Im not sure where to post this so apoligies if its in the wrong place.

A friend sent me an email informing me of a clitch in ryan air on line system where you could get free flights for a certain date only paying for baggage and credit card fee.

I chanced my arm and it worked!  I even reconfirmed it on there website. Two tickets for 28e.

Im just wondering what will happen when i check in.  Can they then charge us the full price or will they have to stand by the confirmation?


----------



## NorfBank (18 Jan 2007)

*Re: Ryan Air - Free Flights?*

If it's their problem and you have done nothing illegal then they will have to stand by it once to have confirmation.
So anyway what dates..?


----------



## Daddy (18 Jan 2007)

Booked a flight with Ryanair for 8 of us for a stag weekend in Biarritz.

16cent all in.

Going out early Saturday morning 3rd Feb and back late Sunday evening.

Hope we'll be ok when we get to the boarding gate


----------



## DirtyH2O (18 Jan 2007)

How can you get flights for 16c, is there not a minimum charge of six euros to check in without bags or nine euros with bags and 1 - 2.50 card charge per person per segment? Am I missing something about booking with Ryanair?
The insurance option seems to have a happy habit of changing to yes every page refresh too...


----------



## Sunny (18 Jan 2007)

Either a brilliant marketing move by Ryanair or they are just trying to save face. I don't understand why if it was a marketing ploy, they changed the page on Friday evening so that you had provide a credit card number and the reference number to book the free flights. But as the article posted above shows, they probably are having the last laugh!


----------



## Daddy (18 Jan 2007)

dirtyH2O

16 C + card charge = Euro 40.16C

No baggage as free bag for each person on board up to 10kg's.

After all just heading over for 1 night.


----------



## DirtyH2O (18 Jan 2007)

Daddy said:


> dirtyH2O
> 
> 16 C + card charge = Euro 40.16C
> 
> ...


 
Thanks for the update.

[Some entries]
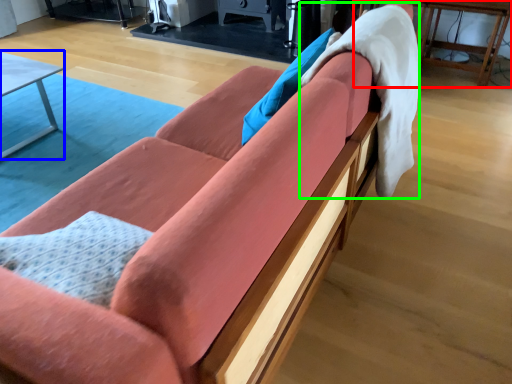
Question: Which object is the farthest from table (highlighted by a red box)? Choose among these: table (highlighted by a blue box) or blanket (highlighted by a green box).

Choices:
 (A) table
 (B) blanket

Answer: (A)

PROBLEM TO SOLVE ::
Please answer these questions from the forum thread on Ryanair free flights:
(a) What did the two tickets in the first post cost?
(b) Where was the stag weekend for 8 people?
(c) Up to what weight is the free bag each person can take on board?

REPLY TO THE EXERCISE ::
(a) 28e
(b) Biarritz
(c) 10kg